From Magna Britannia Volume 6 (published 1819)

by Daniel and Samuel Lysons

 "WOLBOROUGH (OR NEWTON ABBOT)

At this place lived Mr. John Lethbridge, not so well known as he deserves to be, as the ingenious inventor of a diving machine, by which he was enabled to recover goods from wrecks at the bottom of the sea, without any communication of air from above. This gentleman appears to have been of the ancient family of his name. In a letter printed in the Gentleman's Magazine,, he states, that, being much reduced in circumstances, and having a large family, he turned his thoughts to some extraordinary method of improving his fortune; and being prepossessed with the notion that it would be practicable to invent a machine to recover goods from wrecks lost in the sea,

He made his first experiment in his orchard, at Newton Abbot, on the day of the great eclipse, in 1715, by going into a hogshead bunged up tight, in which he continued half an hour without any communication of air; he then contrived to place the hogshead under water, and found that he could remain longer without air under water than on land. His first experiment having been thus encouraging, he constructed his machine, with the assistance of a cooper in London. It was of wainscot well secured with iron hoops, -with holes for the arms, and a glass of about four inches in diameter. It required 500 lbs. weight to sink it, lead being fixed to the bottom of the machine for that purpose; and the removal of 15 lbs. would bring it to the surface of the water.

 

It turned out that a Mr Symons of Halberton, near Totnes, made a public claim to have invented a diving-machine and through a letter written for him by a Samuel Ley,  to the Gentleman's Magazine in July 1749, accused Mr Lethbridge (who he described as his cousin), of attempting to rob him of his inventions. As soon as he heard this, John Lethbridge also wrote to the Gentleman's Magazine, giving a full description of his machine and the stages by which it came to be developed and brought into use. 

 

In his letter Mr Symons claimed that  not only had he  invented "the famous diving-engine for salvaging valuable items from shipwrecks " and that the whole idea had been stolen from him by "his cousin L . . . e who had deprived him of both the honour and the profit, but that he had also  made a successful diving boat which h ad enable him to walk underwater, in the river Dart.

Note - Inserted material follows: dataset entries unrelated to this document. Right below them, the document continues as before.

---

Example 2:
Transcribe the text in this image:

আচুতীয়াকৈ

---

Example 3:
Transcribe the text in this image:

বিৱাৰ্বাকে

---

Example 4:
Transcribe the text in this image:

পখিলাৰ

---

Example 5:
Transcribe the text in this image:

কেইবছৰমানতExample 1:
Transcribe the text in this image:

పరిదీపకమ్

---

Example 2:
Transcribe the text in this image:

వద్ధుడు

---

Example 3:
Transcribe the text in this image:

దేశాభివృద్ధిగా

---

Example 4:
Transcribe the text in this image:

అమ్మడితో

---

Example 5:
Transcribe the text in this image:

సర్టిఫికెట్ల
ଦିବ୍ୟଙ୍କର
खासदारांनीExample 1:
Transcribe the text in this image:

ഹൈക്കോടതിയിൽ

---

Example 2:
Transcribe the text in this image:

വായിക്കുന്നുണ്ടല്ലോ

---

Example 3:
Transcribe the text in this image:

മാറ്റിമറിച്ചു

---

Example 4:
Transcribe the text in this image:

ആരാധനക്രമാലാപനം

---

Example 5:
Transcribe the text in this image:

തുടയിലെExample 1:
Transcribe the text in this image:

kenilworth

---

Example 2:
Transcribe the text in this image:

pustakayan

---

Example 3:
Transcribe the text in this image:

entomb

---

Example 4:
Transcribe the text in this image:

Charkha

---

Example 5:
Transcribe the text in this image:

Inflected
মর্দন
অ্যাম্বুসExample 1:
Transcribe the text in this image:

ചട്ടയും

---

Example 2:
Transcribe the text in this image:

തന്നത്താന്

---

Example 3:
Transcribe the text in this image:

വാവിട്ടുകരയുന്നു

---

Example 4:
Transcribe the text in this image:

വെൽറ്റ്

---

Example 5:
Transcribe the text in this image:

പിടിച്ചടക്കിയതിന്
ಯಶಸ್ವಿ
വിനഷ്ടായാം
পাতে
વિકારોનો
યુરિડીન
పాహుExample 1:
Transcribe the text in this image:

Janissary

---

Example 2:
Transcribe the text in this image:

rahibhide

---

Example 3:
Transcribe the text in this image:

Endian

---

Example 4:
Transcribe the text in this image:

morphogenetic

It was to this letter that John Lethbridge made the following reply:

 

"Having observed in your magazine of July, Page 312, a description given by a Mr Samuel Ley (to whose person and residence I am an entire stranger) of a diving-boat, invented some years since by Mr Nathaniel Symons of Harberton near Totnes in Devon, a house carpenter by trade; and Mr Ley asserting that Mr. Symons also invented the famous engine for taking up wrecks, though his cousin, "L . . . e" and some others, deprived him of both the honour and profit; and as I am the first inventor of a diving engine in England, without communication of  air from above, I therefore presume Mr. Ley means me, under the title of Mr Symon's cousin, "L . . .e"  (to which kindred I have not the least pretension.)

 

Now, whether the assertion proceeds from prejudice, or false information, I will not determine; but whatever may be the motive, I think it incumbent on me to give an answer thereto, which shall be genuine. And , first, as to the diving-boat insisted upon, I shall say nothing of it, having never seen it, nor ever h eard that it was anywise serviceable, but readily agree with Mr. Ley that his account of it is imperfect; and as to the famous diving-engine, which Mr. Ley is pleased to say was invented bv Mr Symons, I take the liberty to aver it is my own invention. It is observable that Mr. Ley is silent with respect to its description; but as it hath been of such singular service to the public, I shall here insert a particular description thereof, with the principal motive of the invention.

 

Necessity is the mother if invention, and being in the year 1715 quite reduced, and having a large family, my thoughts turned upon some extraordinary method to retrieve my misfortunes and was prepossessed that it might be practicable to contrive a machine to recover from wrecks lost in the sea; and the first step I took towards it was going into a  hogshead, upon land, bunged up tight, where I stayed half-an-hour without communication of air; then I made a trench, near a well, at the bottom of my orchard in this place in order to convey a sufficient quantity of water to cover the hogshead, and then tried how long I could live under water without air-pipes of communication of air and found I could stay longer under water than upon land.

 

This experiment being tried, I then began to  think of making my engine, which was soon made by a cooper in Stanhope Street, London, of which you have the following description:

It is made of wainscot, perfectly round, about six feet in length, about two foot and a half diameter at the head and about eighteen inches diameter at the foot, and contains about thirty gallons; it is hooped with iron hoops without and within to guard against pressure. There are two holes for the arms and a glass about four inches diameter, and an inch and a quarter think, to look through, which is fixed in the bottom part, so as to be in a direct line with the eyes, two air-holes upon the upper part, into one of which air is conveyed by a pair of bellows, both of which are stopped with plugs immediately before going down to the bottom. At the foot part, there's a hole to let out water. Sometime, there's a large rope fixed to the back or upper part, by which it is let down, and there's a little line called the signal line, by which the people above are directed what to do, and under which  is fixed a piece of timber as a guard for the glass.

 

I go in with my feet foremost and when my arms are got through the holes, then the head is put on, which is fastened with screws, It requires 500 cwt to sink it, and take  15 pound weight from it, and it will buoy upon the surface of the water. I lie straight upon my breast all the time I am in the engine, which hath many times been more than six hours, being frequently refreshed upon the surface by a pair of bellows"

 

The lethbridge diving apparatus
The Lethbridge armoured diving apparatus

No contemporary illustration exists of the original apparatus. Several mock-ups have been constructed and tried out from the detailed description supplied by John Lethbridge in the Gentleman's Magazine of September 1749. The sketch above is believed to date from the 19th century and to have  been made by a diver of that time.